Monday, 4 June 2012

Education. It's all about Understanding Things


A few years ago I had the privelege of visiting several hunderd schools in a local authority. I don't think the local authority was any different from any other local authority, but I was struck by the 'sameness' of what they were teaching.

I had the opportunity to look at what people were doing in class projects and themes - - and it was appalling.

I'm not a historical expert on WW2, but I know a lot about it, enough to know that what was being taught in Secondary and Junior schools was absolute garbage.

Every school you went into had the same script, the same projects, the same  totally distorted view. It wasn't the fault of the kids. It was the fault of the teachers who had clearly never read a single serious book on WW2.

It was all about 'class projects' and teaching largely irrelevant facts without actually understanding what it was all about.

This was in EVERY school - not the slighest expression of orginality or thought  from the teachers. They just rigidly followed the script.

There was an originality in how they taught. The projects were presented in different ways, classes were doing different things like role-playing, visting places, talking to old people etc, but the content of what they were teaching was all the same.

The teachers themselves never questioned the material they were given or worked with. If they weren't questioning or attempting to understand what they were doing what hope was there for the children they were teaching?

This isn't a criticism of the teaching profession it's really a statement about society. Most people have no wish or desire to understand what they are doing or why they're doing it.

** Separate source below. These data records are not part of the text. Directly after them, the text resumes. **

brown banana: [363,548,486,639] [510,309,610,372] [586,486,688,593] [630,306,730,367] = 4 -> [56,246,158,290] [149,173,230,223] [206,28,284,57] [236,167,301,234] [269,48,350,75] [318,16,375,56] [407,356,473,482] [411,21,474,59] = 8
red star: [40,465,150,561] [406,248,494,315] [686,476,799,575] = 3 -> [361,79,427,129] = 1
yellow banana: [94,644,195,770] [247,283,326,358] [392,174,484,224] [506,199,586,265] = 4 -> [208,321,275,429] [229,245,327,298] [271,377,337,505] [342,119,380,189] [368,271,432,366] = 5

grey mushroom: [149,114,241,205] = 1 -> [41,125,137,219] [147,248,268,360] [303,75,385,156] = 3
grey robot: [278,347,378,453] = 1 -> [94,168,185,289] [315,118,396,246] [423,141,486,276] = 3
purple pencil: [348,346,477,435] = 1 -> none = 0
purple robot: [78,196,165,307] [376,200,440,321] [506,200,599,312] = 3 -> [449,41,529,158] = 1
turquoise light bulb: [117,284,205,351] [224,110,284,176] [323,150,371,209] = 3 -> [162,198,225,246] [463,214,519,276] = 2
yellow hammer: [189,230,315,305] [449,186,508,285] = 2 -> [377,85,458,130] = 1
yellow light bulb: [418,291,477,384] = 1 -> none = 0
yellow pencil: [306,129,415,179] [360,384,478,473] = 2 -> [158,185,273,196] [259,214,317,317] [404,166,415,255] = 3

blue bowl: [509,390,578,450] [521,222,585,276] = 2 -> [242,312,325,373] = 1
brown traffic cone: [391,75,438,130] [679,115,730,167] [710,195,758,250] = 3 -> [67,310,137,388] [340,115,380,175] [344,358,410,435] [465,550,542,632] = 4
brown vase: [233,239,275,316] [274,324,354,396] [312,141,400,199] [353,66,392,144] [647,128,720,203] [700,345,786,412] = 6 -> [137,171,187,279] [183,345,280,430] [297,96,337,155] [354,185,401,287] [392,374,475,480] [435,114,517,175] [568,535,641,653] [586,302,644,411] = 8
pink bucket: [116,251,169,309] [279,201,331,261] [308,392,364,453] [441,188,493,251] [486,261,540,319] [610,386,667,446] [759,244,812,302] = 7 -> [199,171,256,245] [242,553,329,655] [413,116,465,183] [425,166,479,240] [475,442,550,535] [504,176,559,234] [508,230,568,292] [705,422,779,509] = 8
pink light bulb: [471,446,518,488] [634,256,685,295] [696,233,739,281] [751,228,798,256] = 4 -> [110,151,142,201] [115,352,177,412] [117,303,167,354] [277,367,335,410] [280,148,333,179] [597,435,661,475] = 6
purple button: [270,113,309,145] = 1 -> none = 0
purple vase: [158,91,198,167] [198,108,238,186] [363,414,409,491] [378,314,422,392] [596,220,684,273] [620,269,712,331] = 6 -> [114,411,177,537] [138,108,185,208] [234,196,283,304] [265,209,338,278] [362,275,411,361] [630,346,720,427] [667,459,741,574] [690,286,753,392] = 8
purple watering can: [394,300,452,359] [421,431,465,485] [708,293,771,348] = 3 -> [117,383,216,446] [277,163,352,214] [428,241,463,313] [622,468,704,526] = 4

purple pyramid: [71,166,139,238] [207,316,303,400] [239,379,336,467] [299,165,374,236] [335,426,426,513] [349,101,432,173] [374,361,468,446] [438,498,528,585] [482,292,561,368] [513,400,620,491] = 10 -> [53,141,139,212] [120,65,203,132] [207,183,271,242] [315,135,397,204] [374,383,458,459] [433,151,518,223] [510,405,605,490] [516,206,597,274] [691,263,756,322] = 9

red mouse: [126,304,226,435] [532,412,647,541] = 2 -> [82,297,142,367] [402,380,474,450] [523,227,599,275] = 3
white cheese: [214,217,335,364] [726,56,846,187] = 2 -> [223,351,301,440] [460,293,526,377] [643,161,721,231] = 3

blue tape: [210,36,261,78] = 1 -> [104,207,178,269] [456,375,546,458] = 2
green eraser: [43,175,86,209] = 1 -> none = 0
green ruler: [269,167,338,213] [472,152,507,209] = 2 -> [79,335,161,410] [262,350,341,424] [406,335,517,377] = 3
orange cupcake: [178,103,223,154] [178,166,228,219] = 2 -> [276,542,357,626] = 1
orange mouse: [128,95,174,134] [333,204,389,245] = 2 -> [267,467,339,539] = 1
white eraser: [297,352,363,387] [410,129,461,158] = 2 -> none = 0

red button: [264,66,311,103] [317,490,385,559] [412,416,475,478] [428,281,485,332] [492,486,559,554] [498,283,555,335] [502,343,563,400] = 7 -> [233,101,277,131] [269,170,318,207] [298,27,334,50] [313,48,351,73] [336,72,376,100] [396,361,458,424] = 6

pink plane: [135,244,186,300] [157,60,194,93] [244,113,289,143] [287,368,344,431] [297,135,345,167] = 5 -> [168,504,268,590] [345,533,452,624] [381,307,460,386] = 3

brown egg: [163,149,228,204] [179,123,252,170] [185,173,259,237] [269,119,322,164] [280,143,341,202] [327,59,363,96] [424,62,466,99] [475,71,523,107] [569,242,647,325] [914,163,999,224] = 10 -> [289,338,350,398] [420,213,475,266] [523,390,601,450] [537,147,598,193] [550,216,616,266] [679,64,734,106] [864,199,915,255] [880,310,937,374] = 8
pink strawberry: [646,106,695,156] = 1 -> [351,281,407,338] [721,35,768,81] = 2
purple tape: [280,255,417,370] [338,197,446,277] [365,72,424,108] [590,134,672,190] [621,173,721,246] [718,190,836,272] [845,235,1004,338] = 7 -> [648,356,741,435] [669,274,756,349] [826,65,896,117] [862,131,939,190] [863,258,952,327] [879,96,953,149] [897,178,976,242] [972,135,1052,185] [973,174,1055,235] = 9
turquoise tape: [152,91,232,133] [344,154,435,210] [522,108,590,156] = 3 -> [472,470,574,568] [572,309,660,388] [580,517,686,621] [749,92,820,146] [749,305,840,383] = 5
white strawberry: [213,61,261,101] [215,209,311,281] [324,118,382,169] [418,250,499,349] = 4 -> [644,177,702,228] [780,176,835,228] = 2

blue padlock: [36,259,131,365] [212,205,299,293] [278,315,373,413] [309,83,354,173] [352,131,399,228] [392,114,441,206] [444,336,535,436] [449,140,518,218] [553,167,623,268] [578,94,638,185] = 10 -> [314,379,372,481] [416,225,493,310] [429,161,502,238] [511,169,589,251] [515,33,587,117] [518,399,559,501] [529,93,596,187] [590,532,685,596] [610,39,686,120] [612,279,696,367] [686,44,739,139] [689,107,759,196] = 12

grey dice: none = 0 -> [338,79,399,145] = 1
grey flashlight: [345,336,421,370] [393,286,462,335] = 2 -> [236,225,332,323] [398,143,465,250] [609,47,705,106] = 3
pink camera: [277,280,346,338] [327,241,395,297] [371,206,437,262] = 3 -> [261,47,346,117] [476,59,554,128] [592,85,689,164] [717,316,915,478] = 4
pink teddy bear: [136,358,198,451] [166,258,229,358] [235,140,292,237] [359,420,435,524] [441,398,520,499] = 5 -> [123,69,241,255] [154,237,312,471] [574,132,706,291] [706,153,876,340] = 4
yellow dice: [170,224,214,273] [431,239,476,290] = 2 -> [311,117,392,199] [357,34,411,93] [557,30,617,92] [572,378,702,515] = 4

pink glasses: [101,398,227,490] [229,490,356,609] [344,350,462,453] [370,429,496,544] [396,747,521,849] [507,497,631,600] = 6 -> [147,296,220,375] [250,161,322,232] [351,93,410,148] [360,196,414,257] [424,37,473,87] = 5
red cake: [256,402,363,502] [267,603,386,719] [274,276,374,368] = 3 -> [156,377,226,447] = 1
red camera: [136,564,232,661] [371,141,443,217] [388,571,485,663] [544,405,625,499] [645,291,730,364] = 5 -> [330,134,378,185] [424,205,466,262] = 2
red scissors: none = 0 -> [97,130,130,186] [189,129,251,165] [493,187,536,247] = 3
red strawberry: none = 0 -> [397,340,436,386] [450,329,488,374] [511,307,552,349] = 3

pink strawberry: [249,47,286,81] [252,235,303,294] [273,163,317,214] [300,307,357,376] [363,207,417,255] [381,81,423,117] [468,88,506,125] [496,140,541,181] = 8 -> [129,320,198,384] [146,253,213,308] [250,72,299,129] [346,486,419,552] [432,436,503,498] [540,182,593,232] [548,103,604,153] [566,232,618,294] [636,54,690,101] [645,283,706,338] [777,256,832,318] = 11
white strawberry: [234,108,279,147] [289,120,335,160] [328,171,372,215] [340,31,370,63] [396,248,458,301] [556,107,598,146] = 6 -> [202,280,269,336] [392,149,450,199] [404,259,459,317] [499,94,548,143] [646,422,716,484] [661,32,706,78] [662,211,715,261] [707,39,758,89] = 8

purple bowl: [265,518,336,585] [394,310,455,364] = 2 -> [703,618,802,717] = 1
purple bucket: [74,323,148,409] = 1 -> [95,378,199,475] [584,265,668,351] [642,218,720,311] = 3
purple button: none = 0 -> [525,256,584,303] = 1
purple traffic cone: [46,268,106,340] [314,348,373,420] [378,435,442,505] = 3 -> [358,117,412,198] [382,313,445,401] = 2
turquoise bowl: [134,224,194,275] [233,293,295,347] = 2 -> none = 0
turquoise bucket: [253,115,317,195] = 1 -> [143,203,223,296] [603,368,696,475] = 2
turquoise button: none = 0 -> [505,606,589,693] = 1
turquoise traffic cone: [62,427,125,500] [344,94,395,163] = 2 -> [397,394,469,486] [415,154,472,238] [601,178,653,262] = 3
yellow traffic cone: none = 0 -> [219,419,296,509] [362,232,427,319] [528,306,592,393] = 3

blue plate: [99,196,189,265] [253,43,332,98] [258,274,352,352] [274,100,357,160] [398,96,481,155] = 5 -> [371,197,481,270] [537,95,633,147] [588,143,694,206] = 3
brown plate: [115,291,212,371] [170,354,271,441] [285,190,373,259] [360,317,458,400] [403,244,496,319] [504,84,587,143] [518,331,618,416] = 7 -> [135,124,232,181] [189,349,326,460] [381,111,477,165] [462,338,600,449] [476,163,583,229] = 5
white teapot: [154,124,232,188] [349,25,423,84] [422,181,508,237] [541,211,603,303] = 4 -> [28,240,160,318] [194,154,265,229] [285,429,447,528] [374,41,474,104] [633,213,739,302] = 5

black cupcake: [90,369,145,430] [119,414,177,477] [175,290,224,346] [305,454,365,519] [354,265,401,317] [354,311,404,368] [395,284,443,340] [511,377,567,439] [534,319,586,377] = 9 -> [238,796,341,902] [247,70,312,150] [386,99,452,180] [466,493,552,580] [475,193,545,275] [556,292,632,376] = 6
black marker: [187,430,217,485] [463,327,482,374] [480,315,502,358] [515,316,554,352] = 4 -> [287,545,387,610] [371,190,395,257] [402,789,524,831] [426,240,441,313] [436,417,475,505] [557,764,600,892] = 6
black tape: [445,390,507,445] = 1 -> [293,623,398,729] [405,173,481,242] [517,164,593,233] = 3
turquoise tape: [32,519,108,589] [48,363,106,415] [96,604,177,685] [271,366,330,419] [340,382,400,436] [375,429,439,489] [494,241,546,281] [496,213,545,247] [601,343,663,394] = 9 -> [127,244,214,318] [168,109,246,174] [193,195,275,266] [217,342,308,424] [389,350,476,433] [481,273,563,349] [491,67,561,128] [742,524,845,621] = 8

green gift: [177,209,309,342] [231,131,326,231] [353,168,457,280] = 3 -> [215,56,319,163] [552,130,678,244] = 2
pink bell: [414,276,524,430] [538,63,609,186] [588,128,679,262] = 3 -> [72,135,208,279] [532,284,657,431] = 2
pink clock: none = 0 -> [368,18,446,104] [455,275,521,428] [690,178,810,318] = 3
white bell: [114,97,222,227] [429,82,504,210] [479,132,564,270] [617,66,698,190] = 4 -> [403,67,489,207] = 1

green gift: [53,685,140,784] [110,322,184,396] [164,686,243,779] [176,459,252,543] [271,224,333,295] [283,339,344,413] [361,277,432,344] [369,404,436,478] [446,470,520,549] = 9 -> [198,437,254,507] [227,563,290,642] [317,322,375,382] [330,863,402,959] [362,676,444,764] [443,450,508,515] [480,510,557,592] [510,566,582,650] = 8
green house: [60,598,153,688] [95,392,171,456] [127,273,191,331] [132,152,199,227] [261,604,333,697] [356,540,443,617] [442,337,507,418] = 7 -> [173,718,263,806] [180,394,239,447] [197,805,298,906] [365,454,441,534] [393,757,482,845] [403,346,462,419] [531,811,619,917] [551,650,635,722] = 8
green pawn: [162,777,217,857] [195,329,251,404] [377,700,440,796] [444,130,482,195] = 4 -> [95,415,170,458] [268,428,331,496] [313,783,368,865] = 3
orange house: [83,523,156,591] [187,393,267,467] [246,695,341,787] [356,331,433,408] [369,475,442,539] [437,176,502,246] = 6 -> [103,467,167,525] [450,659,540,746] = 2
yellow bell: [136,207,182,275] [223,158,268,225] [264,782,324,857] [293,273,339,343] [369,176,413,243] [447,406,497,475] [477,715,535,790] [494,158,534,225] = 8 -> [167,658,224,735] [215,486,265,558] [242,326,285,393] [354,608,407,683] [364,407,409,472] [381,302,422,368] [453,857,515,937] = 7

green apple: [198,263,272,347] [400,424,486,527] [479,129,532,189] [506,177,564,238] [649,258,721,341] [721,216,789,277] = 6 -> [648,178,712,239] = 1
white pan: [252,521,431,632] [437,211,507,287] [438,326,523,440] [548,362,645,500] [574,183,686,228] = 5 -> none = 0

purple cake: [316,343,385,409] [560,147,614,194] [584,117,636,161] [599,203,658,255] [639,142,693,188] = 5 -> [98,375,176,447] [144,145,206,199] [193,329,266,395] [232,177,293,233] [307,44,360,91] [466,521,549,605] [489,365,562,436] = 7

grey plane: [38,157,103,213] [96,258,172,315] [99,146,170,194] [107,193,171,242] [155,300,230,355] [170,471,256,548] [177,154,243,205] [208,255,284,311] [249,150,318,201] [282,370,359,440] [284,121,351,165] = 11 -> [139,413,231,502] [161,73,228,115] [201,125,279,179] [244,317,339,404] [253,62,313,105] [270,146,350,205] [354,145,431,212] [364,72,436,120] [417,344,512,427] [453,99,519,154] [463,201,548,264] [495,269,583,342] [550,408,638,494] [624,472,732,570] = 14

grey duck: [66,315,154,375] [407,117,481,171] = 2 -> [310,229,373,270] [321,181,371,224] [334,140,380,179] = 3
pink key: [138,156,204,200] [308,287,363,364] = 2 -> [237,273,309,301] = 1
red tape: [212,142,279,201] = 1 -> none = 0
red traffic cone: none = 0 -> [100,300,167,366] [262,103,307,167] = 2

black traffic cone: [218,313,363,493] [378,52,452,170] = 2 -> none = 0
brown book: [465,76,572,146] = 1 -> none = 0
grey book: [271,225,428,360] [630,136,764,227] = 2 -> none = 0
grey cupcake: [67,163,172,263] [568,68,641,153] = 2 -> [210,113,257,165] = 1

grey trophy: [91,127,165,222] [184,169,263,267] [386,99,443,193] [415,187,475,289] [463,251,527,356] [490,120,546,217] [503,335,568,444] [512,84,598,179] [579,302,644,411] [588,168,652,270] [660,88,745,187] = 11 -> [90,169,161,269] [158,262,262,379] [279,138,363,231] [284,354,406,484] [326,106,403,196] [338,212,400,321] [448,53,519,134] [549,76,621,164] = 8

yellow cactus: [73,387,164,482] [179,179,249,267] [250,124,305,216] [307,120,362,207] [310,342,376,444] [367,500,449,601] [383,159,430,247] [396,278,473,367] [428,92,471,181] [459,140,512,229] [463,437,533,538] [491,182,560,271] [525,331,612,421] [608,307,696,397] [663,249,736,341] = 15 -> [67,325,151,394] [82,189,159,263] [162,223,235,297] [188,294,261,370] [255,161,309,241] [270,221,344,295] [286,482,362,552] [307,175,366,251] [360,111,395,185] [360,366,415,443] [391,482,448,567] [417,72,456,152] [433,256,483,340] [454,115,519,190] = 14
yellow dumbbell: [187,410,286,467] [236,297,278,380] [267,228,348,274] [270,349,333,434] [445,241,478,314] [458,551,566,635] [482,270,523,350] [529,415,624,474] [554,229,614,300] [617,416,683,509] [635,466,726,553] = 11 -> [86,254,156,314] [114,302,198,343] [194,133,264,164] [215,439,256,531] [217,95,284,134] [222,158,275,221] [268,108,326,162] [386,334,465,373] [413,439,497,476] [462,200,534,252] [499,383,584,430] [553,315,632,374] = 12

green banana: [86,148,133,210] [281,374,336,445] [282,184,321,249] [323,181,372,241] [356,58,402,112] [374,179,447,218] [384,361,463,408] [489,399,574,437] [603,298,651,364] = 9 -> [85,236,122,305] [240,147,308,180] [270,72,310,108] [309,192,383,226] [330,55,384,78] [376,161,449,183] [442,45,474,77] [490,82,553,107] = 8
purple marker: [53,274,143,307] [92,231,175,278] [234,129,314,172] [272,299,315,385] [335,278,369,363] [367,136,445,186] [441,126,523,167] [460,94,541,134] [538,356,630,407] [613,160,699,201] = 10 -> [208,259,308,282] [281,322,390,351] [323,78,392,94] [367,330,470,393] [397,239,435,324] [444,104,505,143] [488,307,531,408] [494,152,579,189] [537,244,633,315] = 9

As a young man I  made the assumption that people were always  trying to understand things. It came as a shock when I went to university and discovered that most people were focused on learning everything by rote. They didn't want to understand.

I was a bit of a weirdo, and used to browse the library looking for interesting books. I would read anything. Books on psychology, the Second World War, the arts and crafts movement and occasionally books on subject area I was studying. I was interested in learning.

That's not the way the majority of people did things  then or now. They're interested in passing the exams and the idea of learning outside of that is seen as redundant.  People go all the way through university and never browse the library for a book outside their subject field. What an absolute waste. What a total defeat of the university system.


It gets worse, in my generation there were books to read. They are still there, but if you go around a modern university library you'll discover that no one is actually reading the books. The students have forgotten how to read them.  They are doing most if not all of there coursework on the Internet. The Internet is a great source of facts but  it's no good at showing the evolution or development of an idea or the linkage or connections between ideas.

The Internet isolates facts from context.

JE Gordon's book, "the New Science of Strong Materials" was a brilliant book, not because it had anything new to say about engineering but because it drew so many different threads - science, engineering, art, and history ltogether. Students are losing that ability, and it's the fault of our education system, which focuses on narrow knowledge not broad. Pass the examination, study for the examination and don't look further than the piece of paper at the end.

This is what children learn in school and it is what teachers teach children and students when they graduate.

Previous generations were different. Francis Crick of Watson and Crick and the DNA double Helix started his career in science as designer of naval munitions.

How many modern  research biochemistry students have a background in say guided weapons or radar techology?

Nowadays if you ask an engineering student what the differences between art deco and art nouveau is you just a blank face. Similarly if you ask an arts student about beam the theory or how concrete is made they will think you have lost your mind. They might begin to understand if you explain to them that Roman classical architecture is  made of concrete. It was the limitations of material that was strong in compression and week in tension that defined the form.

Art is not something seperate from chemistry and engineering. Van Gogh had to know about pigment chemistry in order to mix his paints.

We develop and grow as individuals and as a society when we can string ideas and experiences from many different threads and weave together to form strong rope.

This ability to weave things together is rare and our education system does not encourage it.

If you are  university lecturer or teacher you might is try this - set your students a 'random' or unexpected essay. Biochemistry lectures set and essay with the title 'The Battle of Midway - Why did the Americans Win? History lecturers might try 'C4 Plant Metabolish and How it Effects Society' And the Art History teachers might try 'Roman Engineering - The Structural Properties of Concrete'.

Your talented students - the ones who are not learning by rote - will shine.